Work to be completed »
In the scrapbooking blog post, which software does the writer use for the computer journal?

Disclaimer: I won a free spot in the class from Cathy, but I’m not obligated to do a thing to promote it.
When I was a kid, I loved listening to the grownups talk. I’d sit and listen and suddenly find the conversation had taken so many twists and turns and then I’d wonder how they got to the new point in their conversation when the original topic was vastly different. I’d then go back through the conversation in my mind and make those connections. Once I had gone all the way back to the original topic, I’d tune back into their conversation and start the process all over again. Tracking backward along the rabbit trails the conversation took fascinated me – and seeing how people make connections now still fascinates me. We all think so very differently and Communication and Inspiration skip hand in hand – inviting us along – down one rabbit trail after another.
I think that’s one reason I really enjoy listening to the Paperclipping Round Table podcast. Lots of rabbit trails, inspiration and thought provoking topics (at least for scrapbookers – of any type). This week during their discussion on Chronological Scrapbooking, I realized my concept of that focused on the organization. Never in my wildest dreams did I think that ANYONE actually scrapped the pages in order! You know, start Jan 1 of a year and crunch your way through your photos, creating layout after layout in order until Dec 31. And someone on there (Stacey J?) did it for NINE YEARS. Wow. No way could I even start to think that way, let alone scrap that way.
That and other discussions got me thinking about how I’ve wrestled with recording and scrapbooking life. How do you live your life and record it as well? My answer is to have many approaches. In a way, like my photos, I have to first collect raw data – my written and physical (ephemera) RAW files in a way.
I write a lot – always scribbling down something either with a pencil (.05mm lead, thank you) or typing a note into my computer journal (using David RM’s The Journal software). And of course, I write here on my blog. These three spots work for me.
Well – there is a fourth spot – I take photos as a visual journal. On an email list I’m on someone mentioned how sad to watch life through the viewfinder. Yet I see it differently. Much of the time I focus better looking through the viewfinder – focusing what I take in – cutting out the extra. That click of releasing the shutter cements the scene and moment in my mind. Clicker training works incredibly well with animals because clicks register deep in the brain. Maybe that’s what photography does for me – that click tells my brain to remember the moment and set it apart from other moments. It works well for me.
From that raw data – photo and words – I scrap. I create. Pulling a past moment together becomes easier with my notes and photos. I can almost time travel right back to that moment.

Available data »

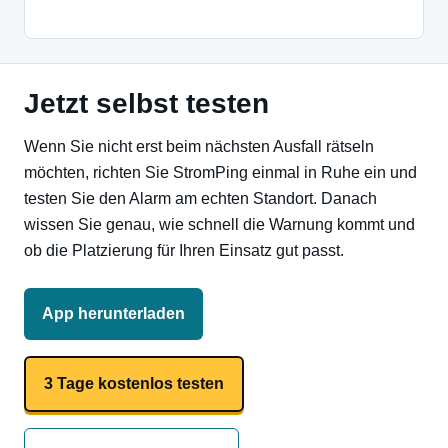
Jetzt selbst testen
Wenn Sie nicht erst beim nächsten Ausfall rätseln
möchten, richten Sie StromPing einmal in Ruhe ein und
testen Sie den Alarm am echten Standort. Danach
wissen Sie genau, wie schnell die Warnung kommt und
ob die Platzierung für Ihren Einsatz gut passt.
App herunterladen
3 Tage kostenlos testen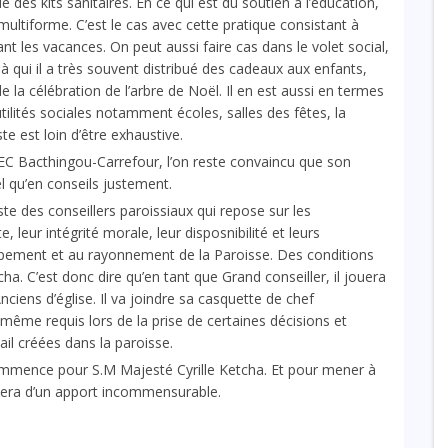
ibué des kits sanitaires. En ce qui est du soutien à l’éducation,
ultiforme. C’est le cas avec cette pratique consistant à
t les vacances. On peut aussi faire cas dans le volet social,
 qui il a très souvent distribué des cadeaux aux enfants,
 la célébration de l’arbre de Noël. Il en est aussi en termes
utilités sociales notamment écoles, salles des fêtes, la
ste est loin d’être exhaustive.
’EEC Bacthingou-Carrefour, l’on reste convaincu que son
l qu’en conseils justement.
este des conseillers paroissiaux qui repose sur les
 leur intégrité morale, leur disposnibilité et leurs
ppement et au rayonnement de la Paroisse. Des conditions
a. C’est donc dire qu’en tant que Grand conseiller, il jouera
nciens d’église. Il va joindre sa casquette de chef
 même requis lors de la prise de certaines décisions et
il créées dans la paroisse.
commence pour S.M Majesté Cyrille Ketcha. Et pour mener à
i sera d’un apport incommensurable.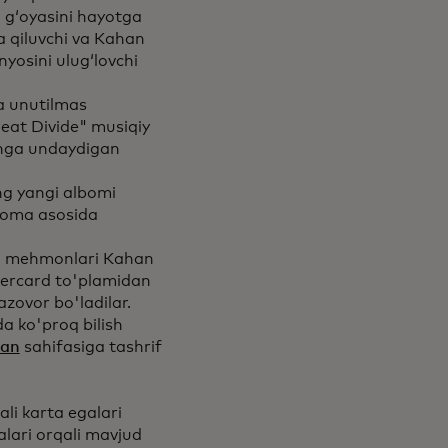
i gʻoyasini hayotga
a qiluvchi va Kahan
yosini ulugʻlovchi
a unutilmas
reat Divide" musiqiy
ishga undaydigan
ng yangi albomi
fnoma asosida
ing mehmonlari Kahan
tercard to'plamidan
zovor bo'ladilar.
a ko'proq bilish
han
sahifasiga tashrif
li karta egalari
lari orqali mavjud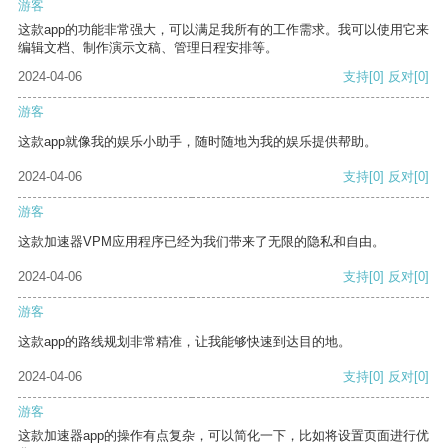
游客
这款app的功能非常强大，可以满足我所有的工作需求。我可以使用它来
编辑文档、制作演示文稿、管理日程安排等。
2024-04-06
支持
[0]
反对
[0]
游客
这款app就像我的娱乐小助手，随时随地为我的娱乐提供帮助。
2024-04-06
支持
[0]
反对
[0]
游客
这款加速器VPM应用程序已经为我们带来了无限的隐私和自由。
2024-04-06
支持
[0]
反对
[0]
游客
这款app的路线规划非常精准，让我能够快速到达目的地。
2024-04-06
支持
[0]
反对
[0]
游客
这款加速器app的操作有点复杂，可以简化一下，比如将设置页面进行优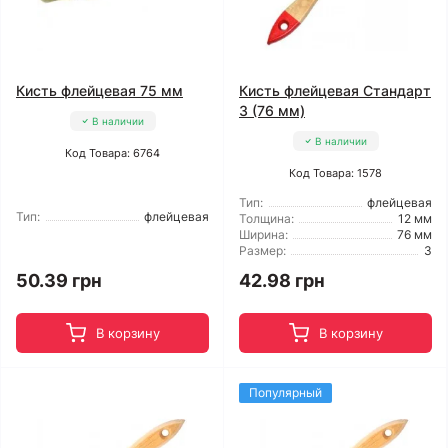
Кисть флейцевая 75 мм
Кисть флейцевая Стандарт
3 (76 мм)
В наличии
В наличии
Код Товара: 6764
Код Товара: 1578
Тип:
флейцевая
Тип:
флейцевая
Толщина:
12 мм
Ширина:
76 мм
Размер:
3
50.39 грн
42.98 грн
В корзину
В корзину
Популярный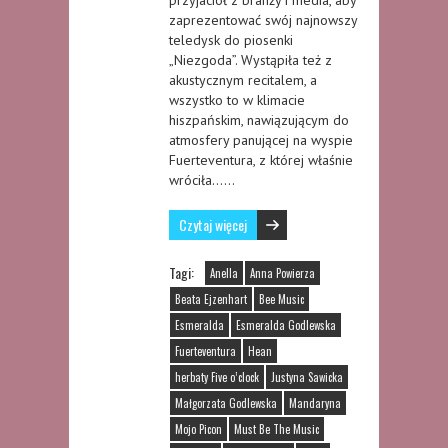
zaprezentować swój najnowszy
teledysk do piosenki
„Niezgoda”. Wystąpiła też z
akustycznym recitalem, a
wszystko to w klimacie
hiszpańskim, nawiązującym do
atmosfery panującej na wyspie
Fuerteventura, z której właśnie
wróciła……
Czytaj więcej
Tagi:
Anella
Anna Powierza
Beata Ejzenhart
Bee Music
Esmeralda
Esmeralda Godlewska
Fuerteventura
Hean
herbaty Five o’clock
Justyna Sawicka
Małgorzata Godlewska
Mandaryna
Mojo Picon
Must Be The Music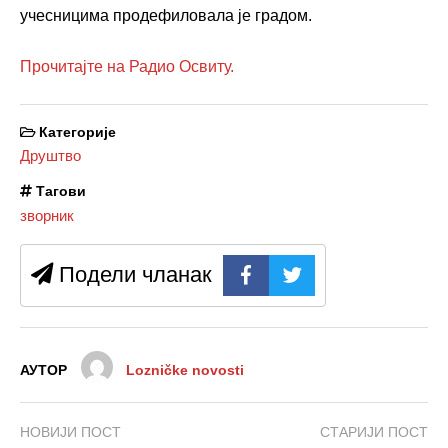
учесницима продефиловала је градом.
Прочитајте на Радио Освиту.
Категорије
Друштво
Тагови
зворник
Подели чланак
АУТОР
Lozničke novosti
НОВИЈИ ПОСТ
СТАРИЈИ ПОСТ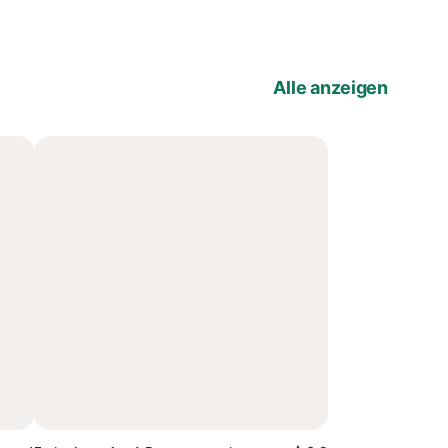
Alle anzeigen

Exercise response »
David RM’s The Journal software.